As this issue of the Big Bear Grizzly is going to press, Big Bear High School is taking part in a program called Every 15 Minutes. It’s designed to send a message to high school students about the consequences that come with driving impaired or distracted.

Every 15 Minutes originated in Canada and came to the U.S. in 1995 in Chico, California. The program spans two days targeting high school juniors and seniors but the entire student body is affected. Students, staff and first responders are involved.

Day one involves a fake traffic collision that can be very graphic and realistic. The crash shows a lot of fake blood and usually involves one or more fake fatalities. The actors, who are high school  juniors and seniors, are given sobriety tests, questioned by authorities and those “fatalities” are loaded into body bags and taken away. The seriously injured are loaded into ambulances and rushed to the hospital.

All this takes place outside the high school while the rest of the student body watches. Every 15 Minutes is a powerful program with an even more powerful message. Don’t drink and drive, don’t text and drive. Don’t drive distracted or impaired. The results can be deadly.

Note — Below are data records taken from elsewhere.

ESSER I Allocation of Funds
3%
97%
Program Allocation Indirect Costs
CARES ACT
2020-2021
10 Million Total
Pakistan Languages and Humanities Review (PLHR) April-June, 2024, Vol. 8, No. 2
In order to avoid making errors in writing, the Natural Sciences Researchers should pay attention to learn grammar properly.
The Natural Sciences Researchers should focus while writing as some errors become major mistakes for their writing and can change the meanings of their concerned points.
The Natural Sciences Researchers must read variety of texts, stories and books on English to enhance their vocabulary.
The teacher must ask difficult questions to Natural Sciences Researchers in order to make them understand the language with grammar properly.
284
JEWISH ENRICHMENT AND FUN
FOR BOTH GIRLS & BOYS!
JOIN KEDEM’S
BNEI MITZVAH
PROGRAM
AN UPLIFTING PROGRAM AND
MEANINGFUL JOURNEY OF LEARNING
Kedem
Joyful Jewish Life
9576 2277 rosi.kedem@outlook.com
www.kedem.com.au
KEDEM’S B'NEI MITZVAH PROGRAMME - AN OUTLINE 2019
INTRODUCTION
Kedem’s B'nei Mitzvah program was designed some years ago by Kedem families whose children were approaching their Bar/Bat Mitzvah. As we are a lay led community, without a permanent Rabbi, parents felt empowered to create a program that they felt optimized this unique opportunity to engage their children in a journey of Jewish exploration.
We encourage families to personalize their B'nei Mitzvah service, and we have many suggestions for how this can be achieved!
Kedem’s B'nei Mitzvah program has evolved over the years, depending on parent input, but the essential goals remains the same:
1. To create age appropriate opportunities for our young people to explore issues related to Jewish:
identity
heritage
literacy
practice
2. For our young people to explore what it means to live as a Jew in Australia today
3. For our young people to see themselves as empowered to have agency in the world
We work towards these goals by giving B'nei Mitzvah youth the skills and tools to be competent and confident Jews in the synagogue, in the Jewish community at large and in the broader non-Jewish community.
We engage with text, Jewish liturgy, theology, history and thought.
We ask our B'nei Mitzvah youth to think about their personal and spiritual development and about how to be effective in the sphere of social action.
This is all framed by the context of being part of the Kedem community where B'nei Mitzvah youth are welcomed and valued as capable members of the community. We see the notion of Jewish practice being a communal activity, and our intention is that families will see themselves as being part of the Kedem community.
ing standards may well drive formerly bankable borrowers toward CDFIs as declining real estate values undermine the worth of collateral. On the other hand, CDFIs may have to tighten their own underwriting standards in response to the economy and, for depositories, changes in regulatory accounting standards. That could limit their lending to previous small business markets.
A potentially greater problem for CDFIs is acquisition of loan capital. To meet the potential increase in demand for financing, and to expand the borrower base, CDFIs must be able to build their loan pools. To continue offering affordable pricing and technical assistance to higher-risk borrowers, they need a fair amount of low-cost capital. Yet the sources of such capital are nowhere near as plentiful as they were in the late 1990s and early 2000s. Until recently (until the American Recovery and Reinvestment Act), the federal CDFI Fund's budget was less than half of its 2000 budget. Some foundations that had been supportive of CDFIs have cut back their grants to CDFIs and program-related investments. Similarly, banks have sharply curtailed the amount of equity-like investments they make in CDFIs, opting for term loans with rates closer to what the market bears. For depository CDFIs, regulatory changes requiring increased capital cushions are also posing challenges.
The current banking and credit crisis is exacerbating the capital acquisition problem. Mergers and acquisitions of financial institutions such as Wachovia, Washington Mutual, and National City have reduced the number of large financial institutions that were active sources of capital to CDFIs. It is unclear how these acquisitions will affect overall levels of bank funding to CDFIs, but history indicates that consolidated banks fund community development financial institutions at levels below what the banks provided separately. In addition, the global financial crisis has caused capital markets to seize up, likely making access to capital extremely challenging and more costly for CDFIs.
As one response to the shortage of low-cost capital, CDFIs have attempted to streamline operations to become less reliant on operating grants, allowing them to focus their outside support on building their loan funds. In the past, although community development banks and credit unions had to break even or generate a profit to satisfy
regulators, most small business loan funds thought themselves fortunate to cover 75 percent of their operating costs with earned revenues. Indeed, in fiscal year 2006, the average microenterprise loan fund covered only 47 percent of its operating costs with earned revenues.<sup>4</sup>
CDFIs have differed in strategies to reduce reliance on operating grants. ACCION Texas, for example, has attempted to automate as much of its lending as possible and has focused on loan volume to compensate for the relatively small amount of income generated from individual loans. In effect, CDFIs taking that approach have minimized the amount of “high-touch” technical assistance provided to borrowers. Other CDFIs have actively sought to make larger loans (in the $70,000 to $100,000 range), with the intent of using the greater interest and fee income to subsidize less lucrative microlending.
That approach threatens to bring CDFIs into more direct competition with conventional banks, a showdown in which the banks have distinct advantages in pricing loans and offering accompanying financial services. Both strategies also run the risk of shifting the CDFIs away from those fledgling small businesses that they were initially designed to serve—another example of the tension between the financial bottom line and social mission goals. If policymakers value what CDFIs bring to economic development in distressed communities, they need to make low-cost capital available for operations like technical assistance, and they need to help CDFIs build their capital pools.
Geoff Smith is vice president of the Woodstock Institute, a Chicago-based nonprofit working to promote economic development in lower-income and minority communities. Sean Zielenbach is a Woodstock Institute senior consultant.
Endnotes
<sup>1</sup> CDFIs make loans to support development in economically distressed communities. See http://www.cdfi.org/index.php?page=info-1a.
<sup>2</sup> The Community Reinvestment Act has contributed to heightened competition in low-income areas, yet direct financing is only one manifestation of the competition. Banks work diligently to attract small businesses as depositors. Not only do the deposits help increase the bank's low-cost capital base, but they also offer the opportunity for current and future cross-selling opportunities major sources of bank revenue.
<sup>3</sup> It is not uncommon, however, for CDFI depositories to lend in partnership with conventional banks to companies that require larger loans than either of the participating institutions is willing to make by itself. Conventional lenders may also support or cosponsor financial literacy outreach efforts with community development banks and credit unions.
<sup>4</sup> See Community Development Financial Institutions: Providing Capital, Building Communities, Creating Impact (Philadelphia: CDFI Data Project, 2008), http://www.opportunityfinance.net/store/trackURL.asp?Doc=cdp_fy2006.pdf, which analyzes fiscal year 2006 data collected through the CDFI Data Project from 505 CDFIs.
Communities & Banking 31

As teenagers, we believe we are invincible. When we are teens we believe we will live forever. We have our entire lives ahead of us: college, career, marriage, families.

Until one of us doesn’t.

Doesn’t make it to college, doesn’t embark on a career, get married or have a family. Doesn’t make it to tomorrow.

Every 15 Minutes is a well-designed program that shows what ifs. What if we drank at the grad night party and drove home? What if we got drunk because we had a fight with our boyfriend or girlfriend or mom or dad? What if we just texted our best friend while driving? What if we got high before the dance, skipped it and drove down the hill?

Every what if could lead to disaster. We know how powerful the message behind Every 15 Minutes is, because as adults we’ve known the one who didn’t make it. As teens, you most likely haven’t lost a best friend, a family member or even a classmate to any of the scenarios, so the message hasn’t sunk in yet. We hope you never have to experience the death of someone close to you due to poor decisions. We hope the message of Every 15 Minutes is enough to have you think twice before you get behind the wheel impaired or drive distracted.

We are positive your parents would rather give you a ride home after a poor decision than mourn your death. Don’t be a statistic.